Here’s the thing – we cannot fully embrace life when we fear and curse our neighbor. Way back in the time of the Hebrew people who would eventually become the nation of Israel, it took the intervention of their God to remind them that their destiny was theirs to choose. Choose to be consumed with fear and distrust and you choose the way of death. Choose compassion and gratitude and the blessings laid before you and you choose the way of life.
I [your God] call heaven and earth to witness against you today that I have set before you life and death, blessings and curses. Choose life so that you and your descendants may live.
The language and situation of the ancient Hebrew people may seem alien and remote to us today, but human nature is not so different now from then.

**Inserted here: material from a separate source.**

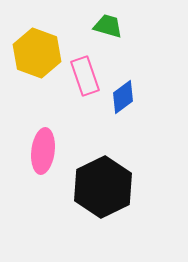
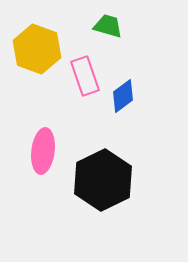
yellow hexagon: moved 4 px up
blue diamond: moved 1 px up
black hexagon: moved 7 px up
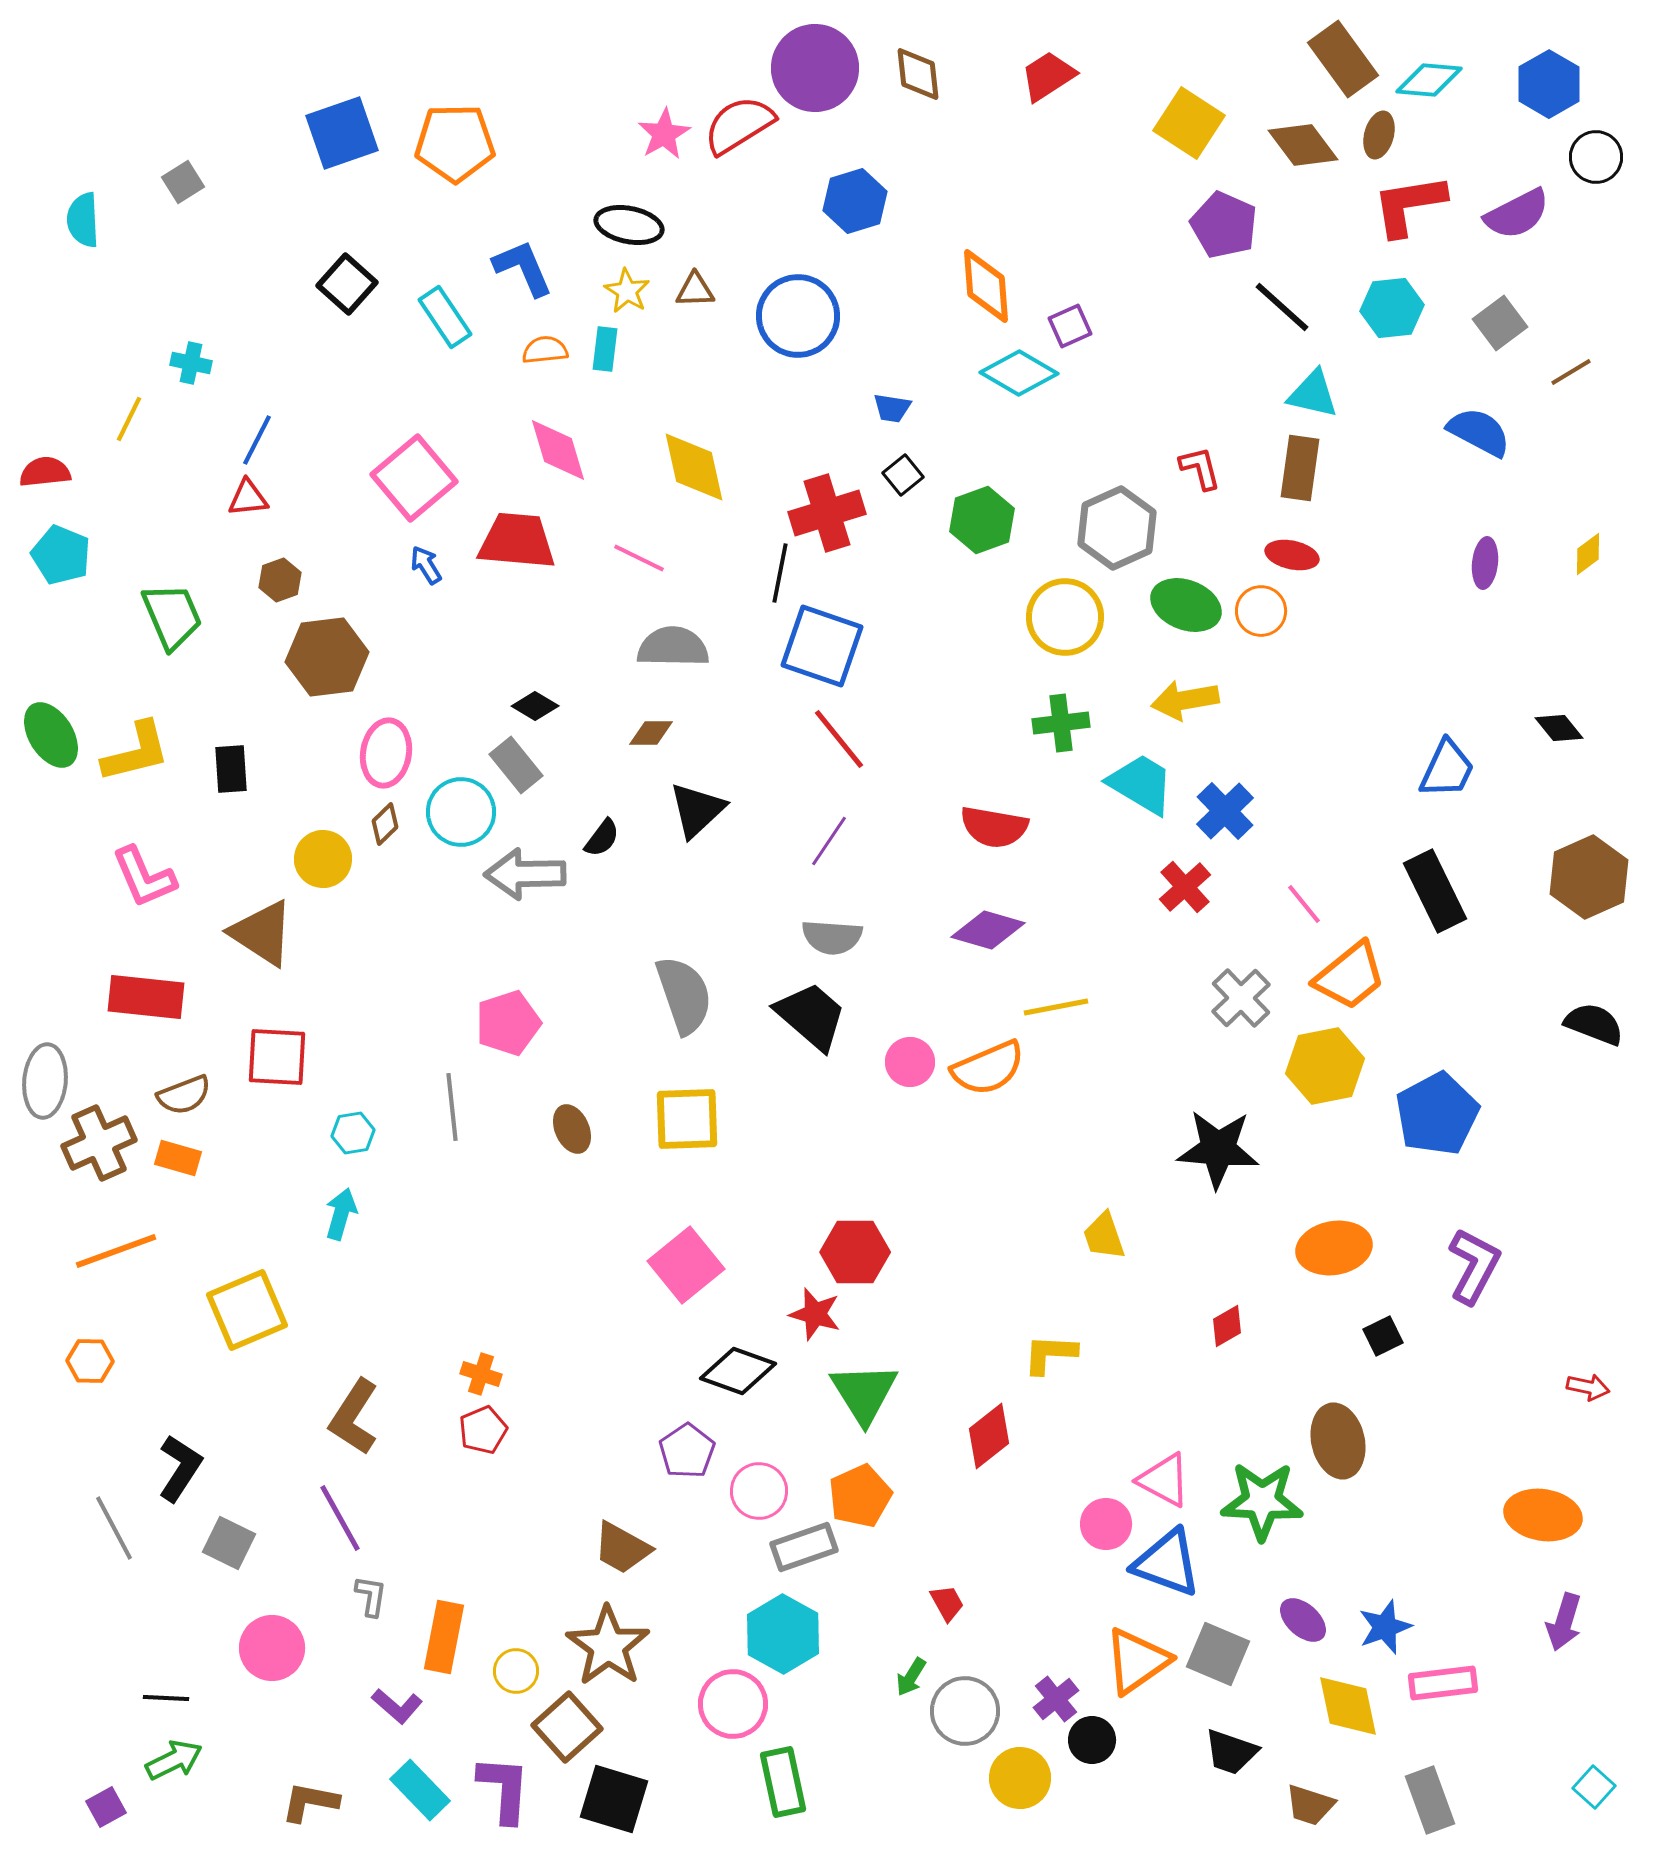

When we fall on our knees in pain and anguish about what is happening in our world, we do not importune an external all powerful god to intervene in human affairs and vanquish the evil while rewarding the good, and then sit back and expect this god to take care of us and the problem, if not now, then in the life after this life. No, we look to our own inner wisdom, tried and refined in the fires of our own experience and history. Our salvation lies not in an external divine intervention, but in our own, often divinely inspired, ability to consciously and intentionally act on behalf of ourselves, others and all of life. It is, after all, much more likely that each of us will be the target of random acts of kindness than it is that we will be the target of terrorism. It is much more likely that each of us will commit random acts of kindness than it is that we will commit acts of terror.

We are people of faith; a faith based on experience and deep reflection about what it means to trust humanity and the universe. We will not be led astray by the fear and curses of others – for that is the way of death. Ours is the way of life – offering and accepting the blessings of this world – not because of terrible things, but in spite of terrible things. We return evil with kindness because it is good for us and for the world to do so. We restore well-being by acting on behalf of well-being. We will continue to lead our children in the ways of responsibility and compassion – moving ever closer toward the truths written on our hearts and the goals outlined in our Unitarian Universalist principles. Human dignity. Justice and equity. World community with peace, liberty, and justice for all. Respect for all of life. These are not empty words or the utopic visions of ivory tower philosophers who do not descend to the depths of human misery. These principles ring true not because people repeat them from the pulpit and tell us they are true. These principles find a valued and lasting place with us because we have tested them in our own experience and we find them worthy of our efforts and sometimes our very lives.

Mary Oliver reminds us that we might not know how to pray. But, we do know how to pay attention. We do know how to see the beauty and blessings that surround us on this earth we call home. She asks a single question, but the answer to that question makes all the difference. Tell me, what is it you plan to do with your one wild and precious life?

We are given but one wild and precious life. We can issue curses into the wind because of fear and distrust. Or, we can fall on our knees in gratitude for the blessings we have. My dear Spiritual Companions, set before us this day of both remembrance and hope is life and death, blessings and curses, promise and fear, confidence and cynicism. The choice is ours.

Choose Life that we and our children may live. Blessed Be. I Love You. Amen.